Other researchers who reviewed the study said that while it did not provide a complete picture of the effects of private equity, it raised important questions about the quality of care in hospitals that had been acquired by private equity owners.

“This is important because it’s the first evidence that strongly suggests there’s a quality problem when private equity takes over,” says Ashish Jha, director of Brown University’s School of Public Health, who has also studied hospital safety.

Over the past two decades, private equity firms have become major players in healthcare, buying not only hospitals but also a growing number of nursing homes, doctor’s offices and home care companies.

Companies pool money from institutional investors and individuals to form investment funds, often buying hospitals and other entities through high levels of debt, with the aim of reselling them within a few years. A separate recent study suggested that companies were consolidating groups of doctors in certain local markets, which could lead to higher prices.

So far, these companies own a small share of U.S. hospitals, although the numbers are difficult to measure because the transactions are not always public.

Several media reports showed that some of the acquired hospitals were forced to close due to financial difficulties, and some were subject to regulatory scrutiny due to quality issues. But these examples are not necessarily typical.

“The private equity industry plays an essential role in providing local hospitals with the capital they need to improve patient care, expand access and drive innovation,” says Drew Maloney, CEO of the American Investment Council, a trade group in sector. “This research does not reflect private equity’s full record in strengthening healthcare across the country.”

The industry has come under scrutiny recently. This month, the Senate Budget Committee began a bipartisan investigation into private equity purchases of hospitals. And bills from several Democrats in Congress have pushed for more public disclosure of private equity deals in health care and for broader reforms on how companies can acquire companies and turn a profit.

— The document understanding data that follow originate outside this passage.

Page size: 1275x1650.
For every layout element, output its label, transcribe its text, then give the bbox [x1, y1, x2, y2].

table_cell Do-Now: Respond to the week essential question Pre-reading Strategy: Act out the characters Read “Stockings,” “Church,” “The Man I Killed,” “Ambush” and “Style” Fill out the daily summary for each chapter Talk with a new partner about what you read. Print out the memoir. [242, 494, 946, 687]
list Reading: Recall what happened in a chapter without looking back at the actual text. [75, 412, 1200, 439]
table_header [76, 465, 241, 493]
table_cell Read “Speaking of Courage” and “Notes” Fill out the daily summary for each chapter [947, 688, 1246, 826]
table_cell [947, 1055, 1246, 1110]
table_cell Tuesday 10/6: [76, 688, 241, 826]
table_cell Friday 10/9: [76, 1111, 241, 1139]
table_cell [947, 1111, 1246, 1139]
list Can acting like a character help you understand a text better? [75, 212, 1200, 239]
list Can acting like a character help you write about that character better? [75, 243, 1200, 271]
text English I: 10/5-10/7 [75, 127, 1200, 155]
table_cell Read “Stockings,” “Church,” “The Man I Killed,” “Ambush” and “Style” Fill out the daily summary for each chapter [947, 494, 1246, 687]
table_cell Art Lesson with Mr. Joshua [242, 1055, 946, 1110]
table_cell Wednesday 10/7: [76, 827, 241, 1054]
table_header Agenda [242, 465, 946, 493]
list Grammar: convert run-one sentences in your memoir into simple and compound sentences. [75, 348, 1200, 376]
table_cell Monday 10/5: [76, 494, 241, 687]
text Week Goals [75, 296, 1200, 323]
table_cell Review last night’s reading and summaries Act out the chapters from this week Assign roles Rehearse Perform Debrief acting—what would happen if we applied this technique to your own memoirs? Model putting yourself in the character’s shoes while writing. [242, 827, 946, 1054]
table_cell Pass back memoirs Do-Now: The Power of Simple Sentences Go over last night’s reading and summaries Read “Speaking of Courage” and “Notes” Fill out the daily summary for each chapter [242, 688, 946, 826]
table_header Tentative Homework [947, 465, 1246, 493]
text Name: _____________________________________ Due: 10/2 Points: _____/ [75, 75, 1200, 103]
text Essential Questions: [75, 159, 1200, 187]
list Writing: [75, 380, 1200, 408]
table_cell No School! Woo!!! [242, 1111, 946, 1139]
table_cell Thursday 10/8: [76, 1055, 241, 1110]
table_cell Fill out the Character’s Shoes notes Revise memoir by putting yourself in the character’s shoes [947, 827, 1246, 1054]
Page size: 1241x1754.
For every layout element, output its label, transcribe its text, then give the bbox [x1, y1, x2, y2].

Several studies have examined the financial effects of private equity firms on hospitals. The new paper, which examines 51 hospitals between 2009 and 2019, provides new evidence that these changes can result in more dangerous conditions for patients. The researchers, who also include Zirui Song of Harvard and Joseph Dov Bruch of the University of Chicago, received funding from Arnold Ventures, a group that supports a wide range of health research and has been critical of the private equity industry.

Previous research found that patients were less likely to die after visiting a private equity-backed hospital. But the researchers said they wanted to focus their study on specific measures, such as medical errors, that more directly reflect care in a hospital, rather than patient deaths, which are more likely to be influenced by the health status of patients entering the hospital. hospital.

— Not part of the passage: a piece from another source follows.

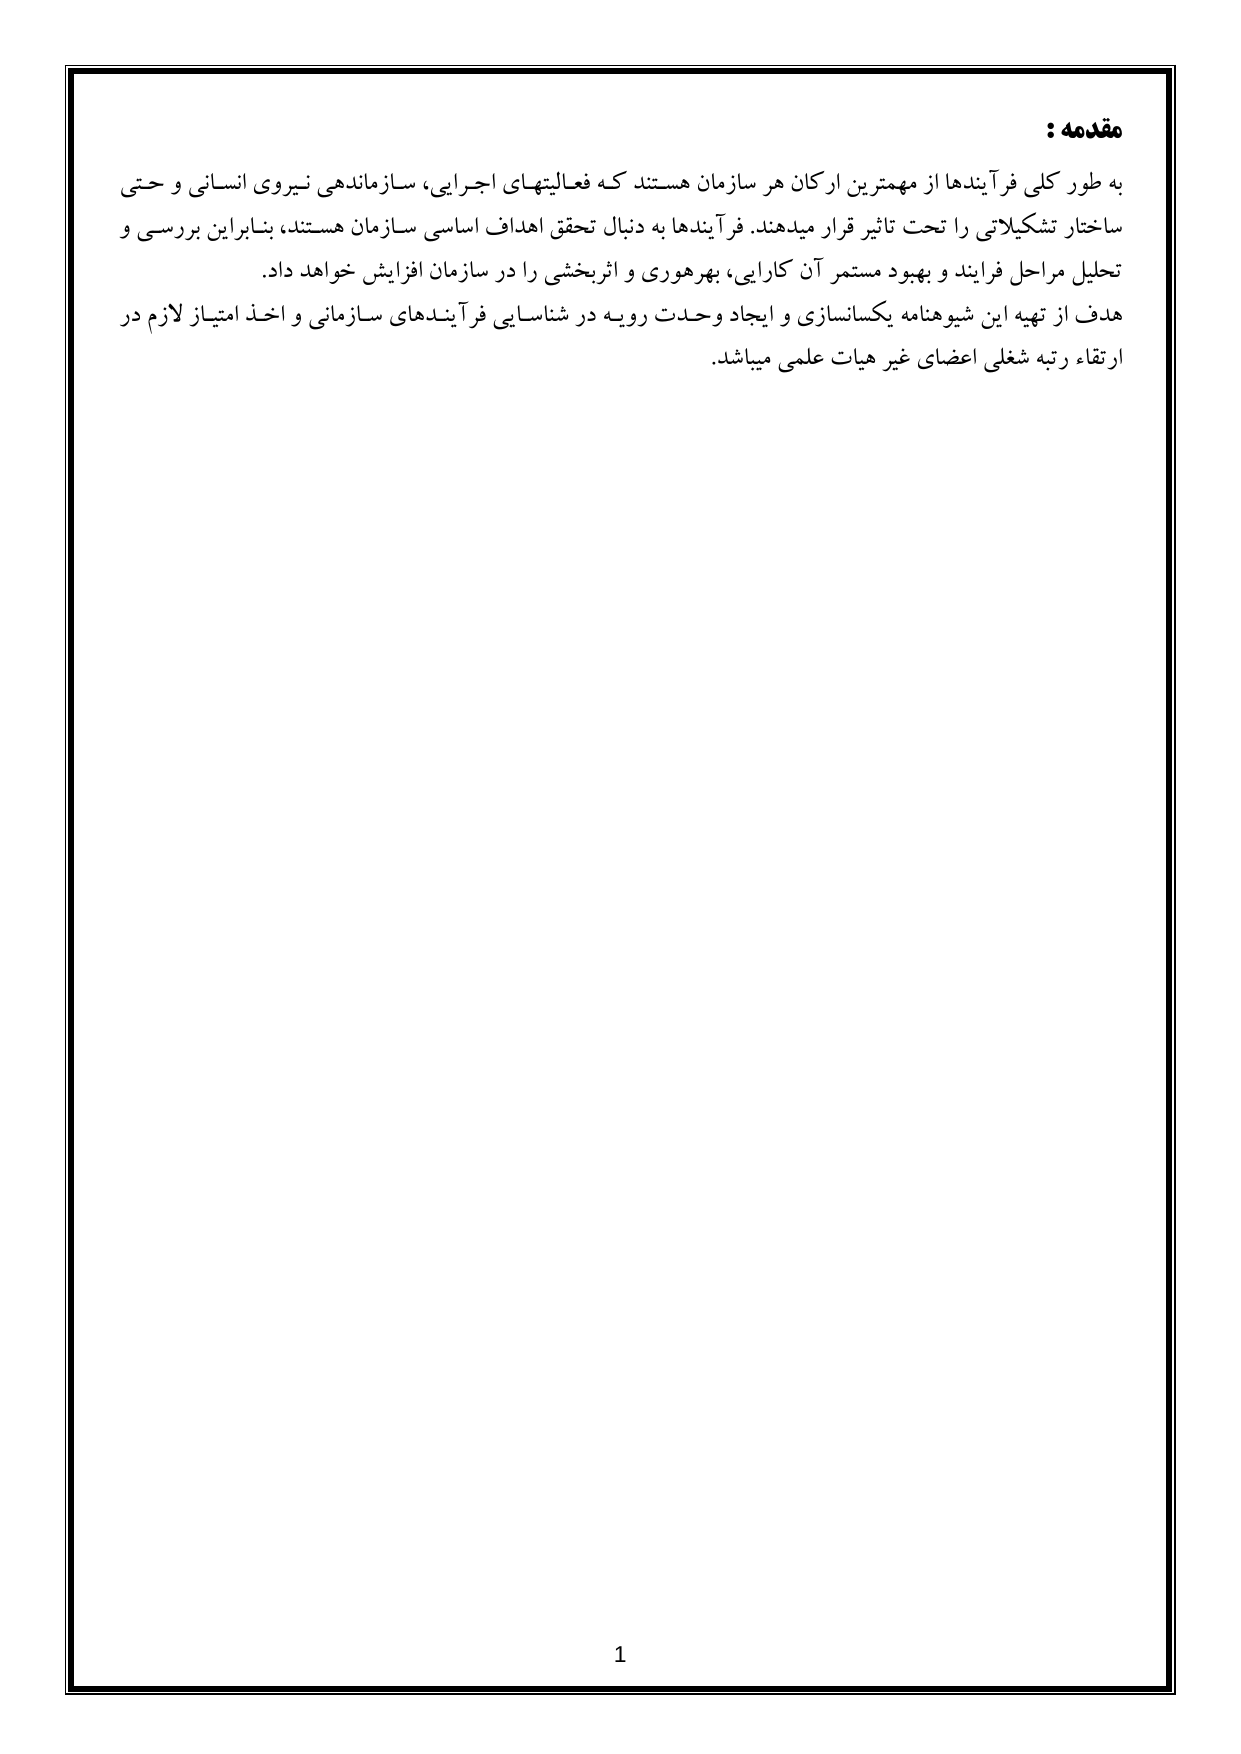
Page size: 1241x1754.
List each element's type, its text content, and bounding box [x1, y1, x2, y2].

text هدف از تهیه این شیوهنامه یکسانسازی و ایجاد وحدت رویه در شناسایی فرآیندهای سازمانی و اخذ امتیاز لازم در ارتقاء رتبه شغلی اعضای غیر هیات علمی میباشد. [118, 304, 1122, 377]
text به طور کلی فرآیندها از مهمترین ارکان هر سازمان هستند که فعالیتهای اجرایی، سازماندهی نیروی انسانی و حتی ساختار تشکیلاتی را تحت تاثیر قرار میدهند. فرآیندها به دنبال تحقق اهداف اساسی سازمان هستند، بنابراین بررسی و تحلیل مراحل فرایند و بهبود مستمر آن کارایی، بهرهوری و اثربخشی را در سازمان افزایش خواهد داد. [118, 172, 1122, 289]
text مقدمه : [118, 118, 1122, 147]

The researchers examined a range of errors that Medicare tracks and encourages hospitals to minimize. Hospitals with high levels of some of these problems — such as central line infections — must pay financial penalties to the government. Although not all errors occurred frequently enough to be measured accurately, and complications occurred rarely overall, all eight individual measures studied in the paper worsened in hospitals acquired by private equity funds.

Rates of these complications have generally been declining for about 15 years, as hospitals work to reduce them and best practices for preventing them become more widespread.

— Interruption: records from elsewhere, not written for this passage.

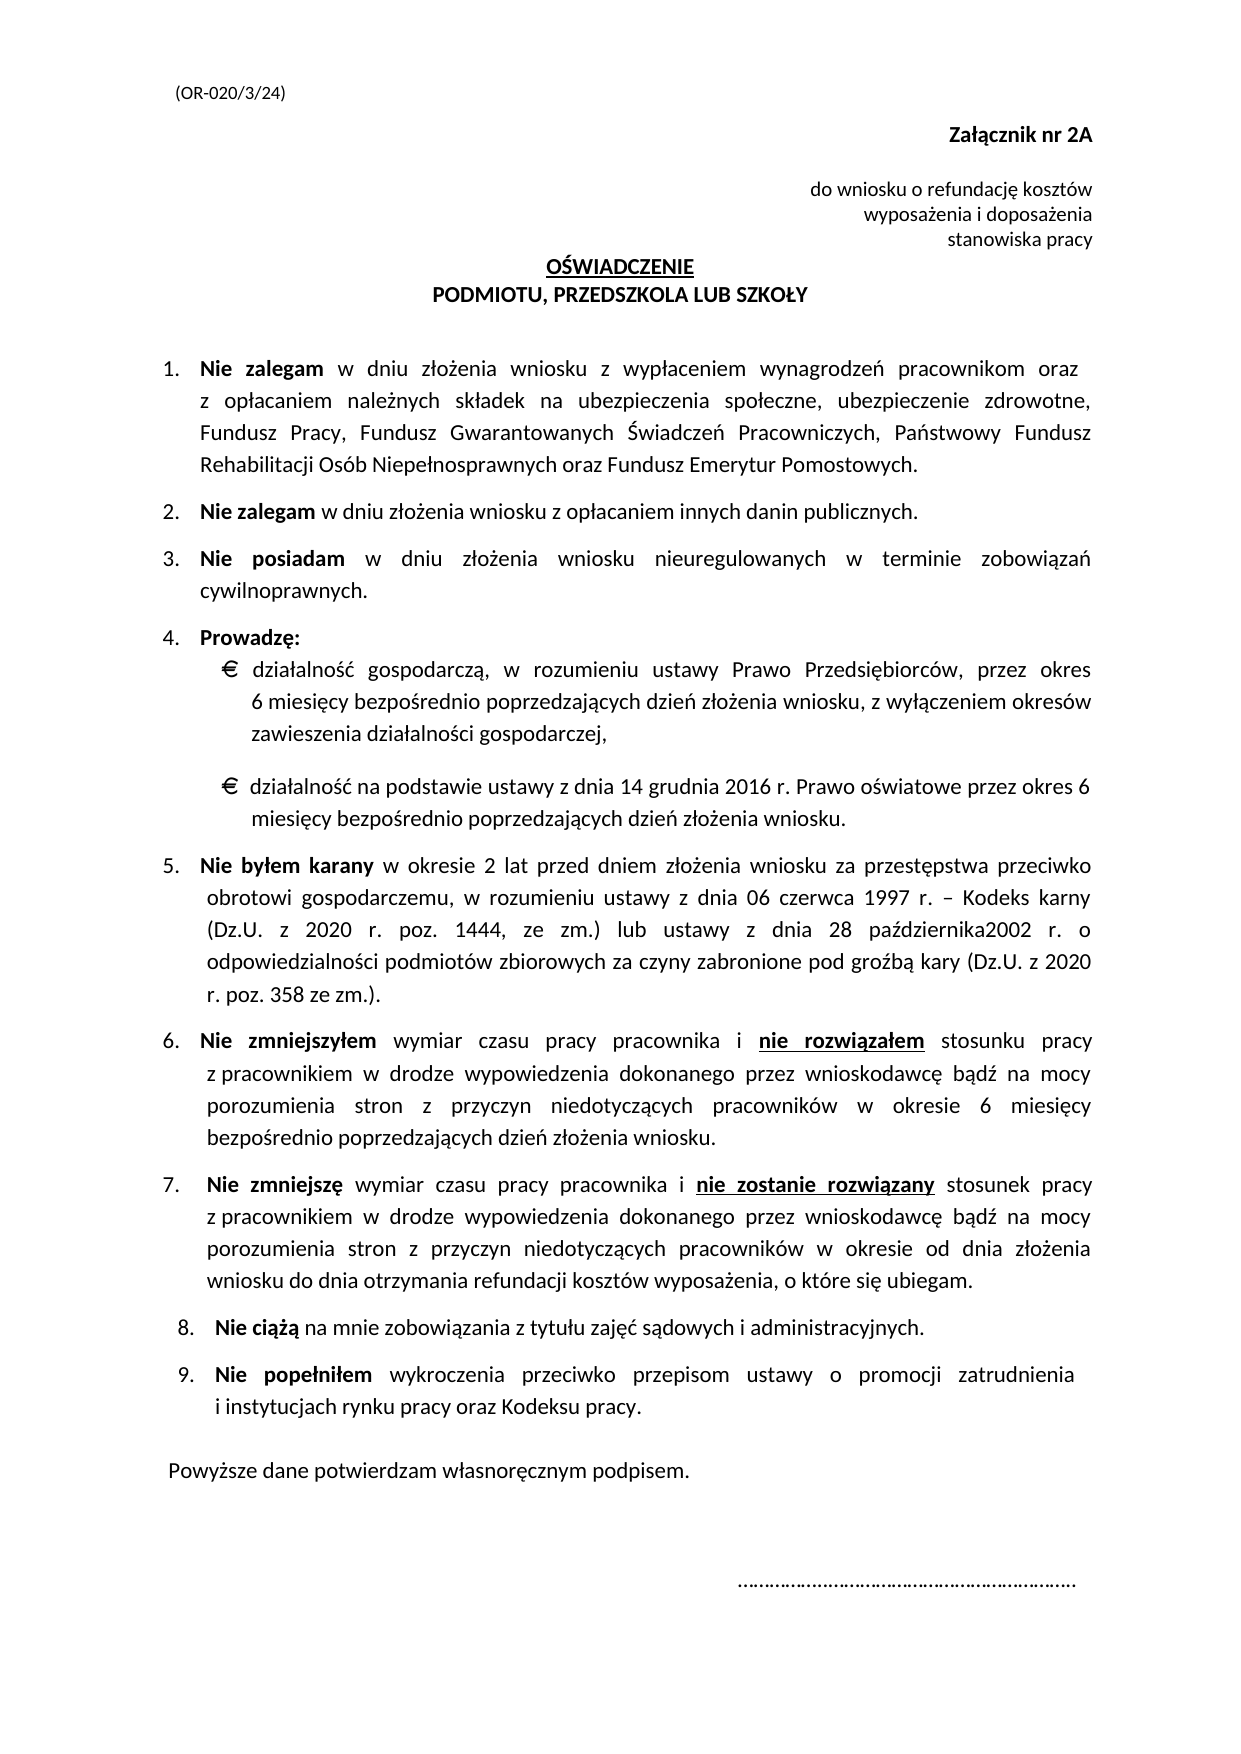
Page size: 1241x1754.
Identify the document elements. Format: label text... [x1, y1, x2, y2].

text Powyższe dane potwierdzam własnoręcznym podpisem. [148, 1456, 1092, 1484]
text do wniosku o refundację kosztów [738, 176, 1093, 201]
text wyposażenia i doposażenia [738, 201, 1093, 227]
list Nie zalegam w dniu złożenia wniosku z wypłaceniem wynagrodzeń pracownikom oraz z opłacaniem należnych składek na ubezpieczenia społeczne, ubezpieczenie zdrowotne, Fundusz Pracy, Fundusz Gwarantowanych Świadczeń Pracowniczych, Państwowy Fundusz Rehabilitacji Osób Niepełnosprawnych oraz Fundusz Emerytur Pomostowych. [162, 354, 1093, 478]
text Załącznik nr 2A [148, 120, 1093, 148]
text ……………..……………………………………….. [738, 1542, 1093, 1594]
list Nie popełniłem wykroczenia przeciwko przepisom ustawy o promocji zatrudnienia i instytucjach rynku pracy oraz Kodeksu pracy. [177, 1360, 1093, 1420]
list Nie ciążą na mnie zobowiązania z tytułu zajęć sądowych i administracyjnych. [177, 1313, 1093, 1341]
list Nie byłem karany w okresie 2 lat przed dniem złożenia wniosku za przestępstwa przeciwko obrotowi gospodarczemu, w rozumieniu ustawy z dnia 06 czerwca 1997 r. – Kodeks karny (Dz.U. z 2020 r. poz. 1444, ze zm.) lub ustawy z dnia 28 października2002 r. o odpowiedzialności podmiotów zbiorowych za czyny zabronione pod groźbą kary (Dz.U. z 2020 r. poz. 358 ze zm.). [162, 851, 1093, 1008]
list Nie zalegam w dniu złożenia wniosku z opłacaniem innych danin publicznych. [162, 497, 1093, 525]
text PODMIOTU, PRZEDSZKOLA LUB SZKOŁY [148, 280, 1093, 308]
list Nie zmniejszę wymiar czasu pracy pracownika i nie zostanie rozwiązany stosunek pracy z pracownikiem w drodze wypowiedzenia dokonanego przez wnioskodawcę bądź na mocy porozumienia stron z przyczyn niedotyczących pracowników w okresie od dnia złożenia wniosku do dnia otrzymania refundacji kosztów wyposażenia, o które się ubiegam. [162, 1170, 1093, 1294]
text działalność gospodarczą, w rozumieniu ustawy Prawo Przedsiębiorców, przez okres 6 miesięcy bezpośrednio poprzedzających dzień złożenia wniosku, z wyłączeniem okresów zawieszenia działalności gospodarczej, [221, 655, 1093, 747]
text OŚWIADCZENIE [148, 252, 1093, 280]
list Nie zmniejszyłem wymiar czasu pracy pracownika i nie rozwiązałem stosunku pracy z pracownikiem w drodze wypowiedzenia dokonanego przez wnioskodawcę bądź na mocy porozumienia stron z przyczyn niedotyczących pracowników w okresie 6 miesięcy bezpośrednio poprzedzających dzień złożenia wniosku. [162, 1026, 1093, 1151]
list Prowadzę: [162, 623, 1093, 651]
text stanowiska pracy [738, 227, 1093, 252]
text działalność na podstawie ustawy z dnia 14 grudnia 2016 r. Prawo oświatowe przez okres 6 miesięcy bezpośrednio poprzedzających dzień złożenia wniosku. [221, 772, 1093, 832]
list Nie posiadam w dniu złożenia wniosku nieuregulowanych w terminie zobowiązań cywilnoprawnych. [162, 544, 1093, 604]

“These are preventable adverse events that everyone thinks shouldn’t happen in hospitals,” says David Blumenthal, former president of the Commonwealth Fund, a nonprofit health research group, which reviewed the study.

Some private equity owners may be overly eager to reduce costs, leading to a decline in the quality of care, he says. “It’s about investment style,” he says. “It’s about aggressiveness and the short-term profits and return on investment that are sought.” In cases where they don’t follow that strategy, private equity can be positive, adds Blumenthal: “It brings capital. It brings innovation.”